:: DOCUMENT EXCERPT ::
*****

By the mid-'70s, Bulger and Flemmi agreed to become FBI informants, convinced the partnership would help them bring down rival crime organizations while protecting their own enterprises. Their handler was John Connolly (Joel Edgerton), a special agent who grew up in Southie with the Bulger boys. Each party benefited from the arrangement, but Connolly's penchant for looking the other way when it came to Bulger's crimes eventually took him down. Connolly retired in 1990, and by 1994 the DEA and state and local cops had built a case against Bulger for his illegal gambling operation. Still somehow privy to the indictments, the retired Connolly warned Bulger of his impending arrest, and Bulger fled. Connolly was convicted of second-degree murder in 2008 and sentenced to 40 years in prison; he's now serving his time in a Florida state prison.

Image Source: Warner Bros.

*****

:: YOUR TASKS ::
a - Transcribe word for word the passage on Bulger and his FBI handler, starting with "By the mid-'70s, Bulger" and going on through "Florida state prison.".
b - Write the next part of the passage on Bulger and his FBI handler, picking up after its final line.

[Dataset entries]

*****

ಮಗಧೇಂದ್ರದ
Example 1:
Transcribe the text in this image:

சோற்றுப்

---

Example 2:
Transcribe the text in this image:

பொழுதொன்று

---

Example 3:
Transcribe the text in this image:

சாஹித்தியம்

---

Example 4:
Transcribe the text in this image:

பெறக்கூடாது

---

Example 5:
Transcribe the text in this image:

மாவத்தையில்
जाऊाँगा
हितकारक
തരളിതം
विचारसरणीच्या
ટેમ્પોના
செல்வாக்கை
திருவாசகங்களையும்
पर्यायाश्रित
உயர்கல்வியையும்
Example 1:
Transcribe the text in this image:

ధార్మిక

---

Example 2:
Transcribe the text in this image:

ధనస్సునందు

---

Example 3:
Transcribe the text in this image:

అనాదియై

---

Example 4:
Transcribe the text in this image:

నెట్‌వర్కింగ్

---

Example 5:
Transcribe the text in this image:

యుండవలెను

*****

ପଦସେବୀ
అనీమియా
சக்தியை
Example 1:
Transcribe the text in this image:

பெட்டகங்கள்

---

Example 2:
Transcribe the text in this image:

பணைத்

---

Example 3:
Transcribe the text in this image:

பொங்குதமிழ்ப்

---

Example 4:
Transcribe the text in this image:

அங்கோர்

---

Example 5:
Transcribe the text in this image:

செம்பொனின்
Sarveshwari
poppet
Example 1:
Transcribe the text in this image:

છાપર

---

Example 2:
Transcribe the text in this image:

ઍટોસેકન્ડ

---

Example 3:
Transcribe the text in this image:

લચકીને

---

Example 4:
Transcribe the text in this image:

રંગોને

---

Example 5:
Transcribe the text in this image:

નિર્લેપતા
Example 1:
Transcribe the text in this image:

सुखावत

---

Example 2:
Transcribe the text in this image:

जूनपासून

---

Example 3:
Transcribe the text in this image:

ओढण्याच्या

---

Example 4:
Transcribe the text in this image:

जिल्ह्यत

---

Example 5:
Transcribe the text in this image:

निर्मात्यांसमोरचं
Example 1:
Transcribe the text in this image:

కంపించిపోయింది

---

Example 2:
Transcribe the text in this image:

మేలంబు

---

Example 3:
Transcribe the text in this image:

*****

:: THE RESULTS ::
a -
By the mid-'70s, Bulger and Flemmi agreed to become FBI informants, convinced the partnership would help them bring down rival crime organizations while protecting their own enterprises. Their handler was John Connolly (Joel Edgerton), a special agent who grew up in Southie with the Bulger boys. Each party benefited from the arrangement, but Connolly's penchant for looking the other way when it came to Bulger's crimes eventually took him down. Connolly retired in 1990, and by 1994 the DEA and state and local cops had built a case against Bulger for his illegal gambling operation. Still somehow privy to the indictments, the retired Connolly warned Bulger of his impending arrest, and Bulger fled. Connolly was convicted of second-degree murder in 2008 and sentenced to 40 years in prison; he's now serving his time in a Florida state prison.

b -
Bulger wasn't captured until 2011, after 12 years on the FBI's Ten Most Wanted Fugitives list — alongside the likes of Osama bin Laden. He had been living under an alias in Santa Monica, CA, with his longtime girlfriend. Police found over $800,000 in cash, plus guns and ammunition, in his apartment. In 2013, a jury found Bulger guilty on 31 counts of federal racketeering, extortion, conspiracy, and 11 of the 19 murders he was accused of committing. He was sentenced to two life sentences, plus five years in prison. He currently resides in a Florida state prison.